> _YOUR ASSIGNMENT_
Reproduce the lines of the records verbatim, starting at the line that contains "otamment une pièce" and ending at the line that contains "er : quel équipement", with both of those lines included.

Segment Open

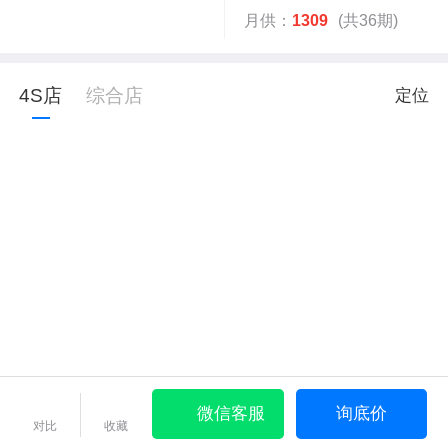
月供：
1309
(共36期)
4S店
综合店
定位
微信客服
询底价
对比
收藏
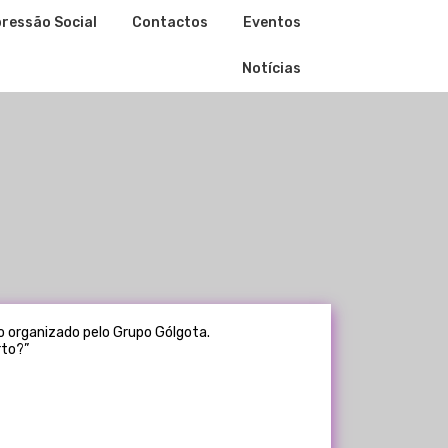
ressão Social
Contactos
Eventos
Notícias
ro organizado pelo Grupo Gólgota.
rto?”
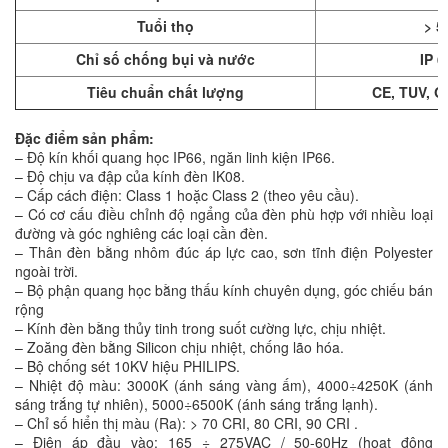
Tuổi thọ
> 5
Chỉ số chống bụi và nước
IP 6
Tiêu chuẩn chất lượng
CE, TUV, Q
Đặc điểm sản phẩm:
– Độ kín khối quang học IP66, ngăn linh kiện IP66.
– Độ chịu va đập của kính đèn IK08.
– Cấp cách điện: Class 1 hoặc Class 2 (theo yêu cầu).
– Có cơ cấu điều chỉnh độ ngẩng của đèn phù hợp với nhiều loại
đường và góc nghiêng các loại cần đèn.
– Thân đèn bằng nhôm đúc áp lực cao, sơn tĩnh điện Polyester
ngoài trời.
– Bộ phận quang học bằng thấu kính chuyên dụng, góc chiếu bán
rộng
– Kính đèn bằng thủy tinh trong suốt cường lực, chịu nhiệt.
– Zoăng đèn bằng Silicon chịu nhiệt, chống lão hóa.
– Bộ chống sét 10KV hiệu PHILIPS.
– Nhiệt độ màu: 3000K (ánh sáng vàng ấm), 4000÷4250K (ánh
sáng trắng tự nhiên), 5000÷6500K (ánh sáng trắng lạnh).
– Chỉ số hiển thị màu (Ra): > 70 CRI, 80 CRI, 90 CRI .
– Điện áp đầu vào: 165 ÷ 275VAC / 50-60Hz (hoat động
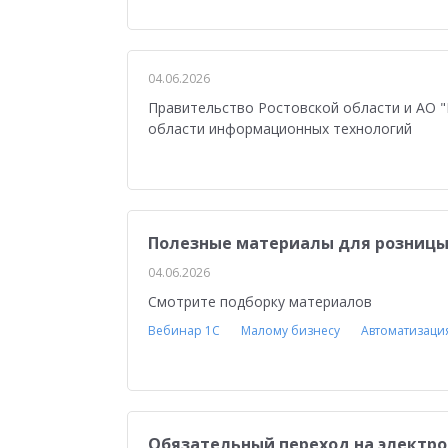
Медицина
Бюджетные учреждения
Уп
1С:ERP Управление строительной организацие
04.06.2026
Правительство Ростовской области и АО "
области информационных технологий
Полезные материалы для розницы 
04.06.2026
Смотрите подборку материалов
Вебинар 1С
Малому бизнесу
Автоматизаци
Обязательный переход на электро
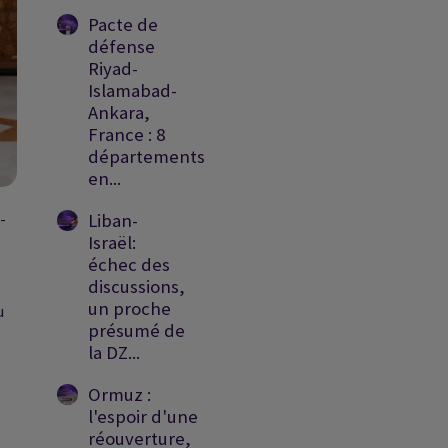
Pacte de
défense
Riyad-
Islamabad-
Ankara,
France : 8
départements
en...
Liban-
-
Israël:
échec des
discussions,
un proche
u
présumé de
la DZ...
Ormuz :
l'espoir d'une
réouverture,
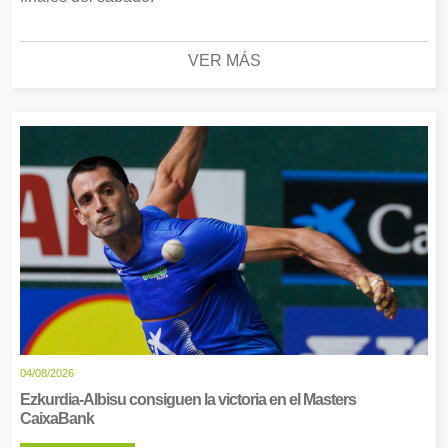
VER MÁS
04/08/2026
Ezkurdia-Albisu consiguen la victoria en el Masters
CaixaBank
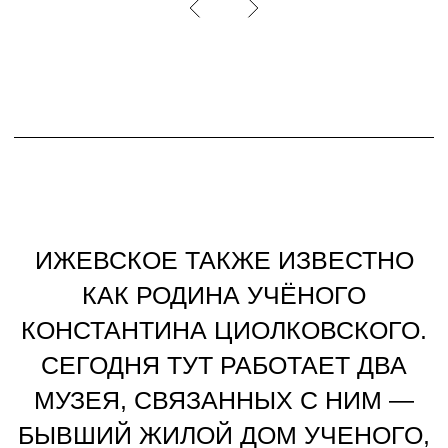
ЕСТЬ ДРУЗЬЯ ПРОЕКТА «ДОМ
ВДАЛИ».
↓
О НАШИХ ДРУЗЬЯХ: МУЗЕЕ «ДОМ ФИЛАТОВА»
МУЗЕЙ «ДОМ ФИЛАТОВА» —
ЭТО КУЛЬТУРНЫЙ ПРОЕКТ,
ПОСВЯЩЁННЫЙ ФОТОГРАФУ-
САМОУЧКЕ ИВАНУ ФИЛАТОВУ
И ИСТОРИИ САМОГО СЕЛА.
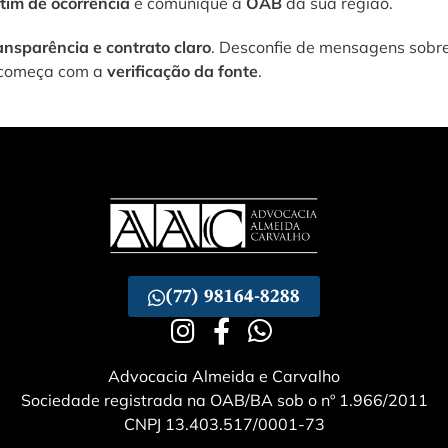
etim de ocorrência
e comunique a
OAB
da sua região.
ansparência e contrato claro
. Desconfie de mensagens sobre
a começa com a
verificação da fonte
.
(77) 98164-8288
Advocacia Almeida e Carvalho
Sociedade registrada na OAB/BA sob o nº 1.966/2011
CNPJ 13.403.517/0001-73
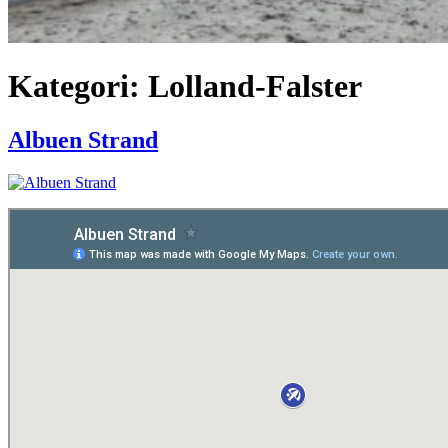
Kategori:
Lolland-Falster
Albuen Strand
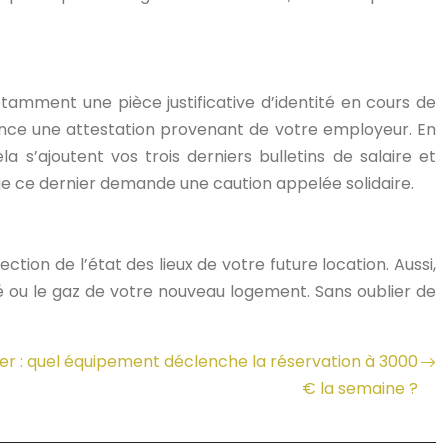
otamment une pièce justificative d’identité en cours de
valence une attestation provenant de votre employeur. En
a s’ajoutent vos trois derniers bulletins de salaire et
 que ce dernier demande une caution appelée solidaire.
ion de l’état des lieux de votre future location. Aussi,
é ou le gaz de votre nouveau logement. Sans oublier de
er : quel équipement déclenche la réservation à 3000
€ la semaine ?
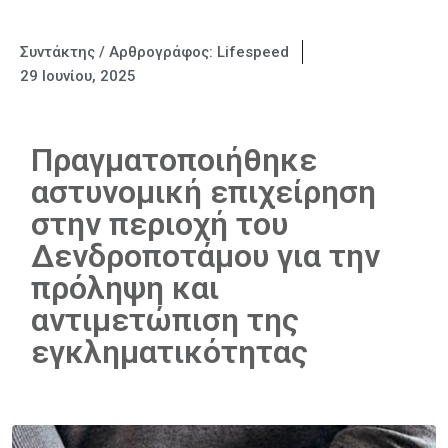
Συντάκτης / Αρθρογράφος:
Lifespeed
29 Ιουνίου, 2025
Πραγματοποιήθηκε
αστυνομική επιχείρηση
στην περιοχή του
Δενδροποτάμου για την
πρόληψη και
αντιμετώπιση της
εγκληματικότητας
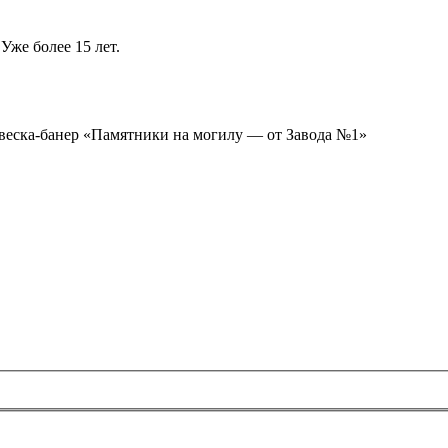
Уже более 15 лет.
ывеска-банер «Памятники на могилу — от Завода №1»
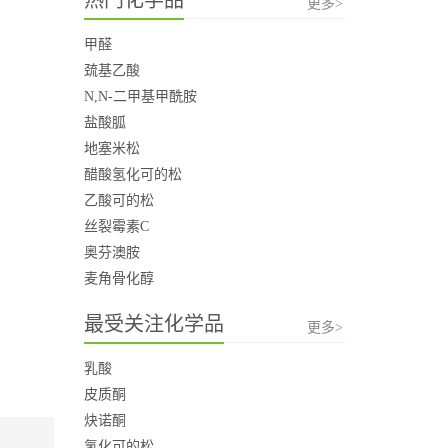
更多>
甲醛
巯基乙酸
N,N-二甲基甲酰胺
盐酸胍
地塞米松
醋酸氢化可的松
乙酸可的松
丝裂霉素C
奥芬澳胺
麦角骨化醇
最受关注化学品
更多>
乳酸
皮质酮
炔诺酮
氢化可的松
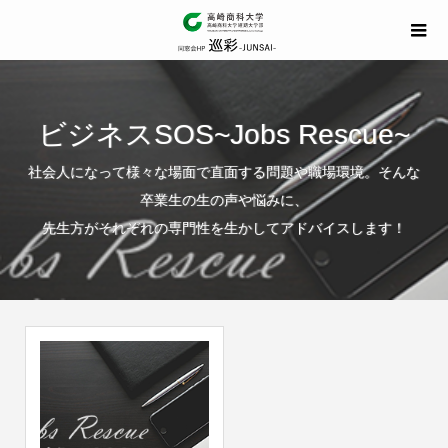
ビジネスSOS~Jobs Rescue~
社会人になって様々な場面で直面する問題や職場環境。そんな
卒業生の生の声や悩みに、
先生方がそれぞれの専門性を生かしてアドバイスします！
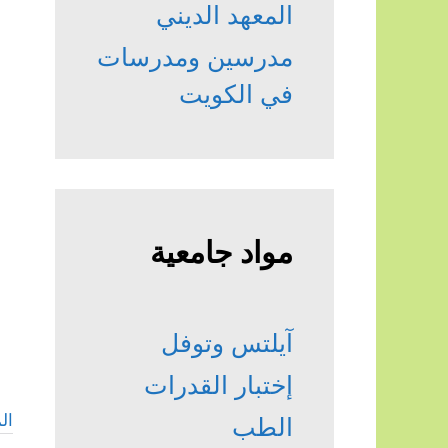
المعهد الديني
مدرسين ومدرسات
في الكويت
مواد جامعية
آيلتس وتوفل
إختبار القدرات
ال
الطب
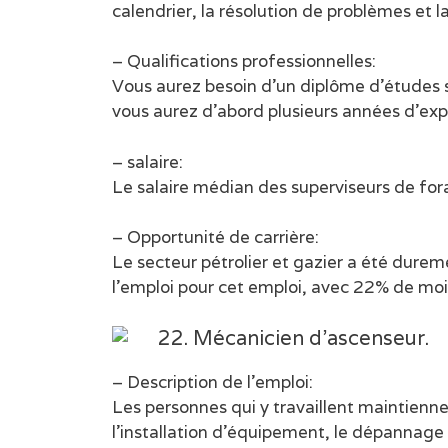
calendrier, la résolution de problèmes et 
– Qualifications professionnelles:
Vous aurez besoin d’un diplôme d’études s
vous aurez d’abord plusieurs années d’ex
– salaire:
Le salaire médian des superviseurs de for
– Opportunité de carrière:
Le secteur pétrolier et gazier a été durem
l’emploi pour cet emploi, avec 22% de moins
22. Mécanicien d’ascenseur.
– Description de l’emploi:
Les personnes qui y travaillent maintienn
l’installation d’équipement, le dépannage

Segment Closed

> _TASK SOLUTION_
otamment une pièce justificative d’identité en cours de
valence une attestation provenant de votre employeur. En
a s’ajoutent vos trois derniers bulletins de salaire et
 que ce dernier demande une caution appelée solidaire.
ion de l’état des lieux de votre future location. Aussi,
é ou le gaz de votre nouveau logement. Sans oublier de
er : quel équipement déclenche la réservation à 3000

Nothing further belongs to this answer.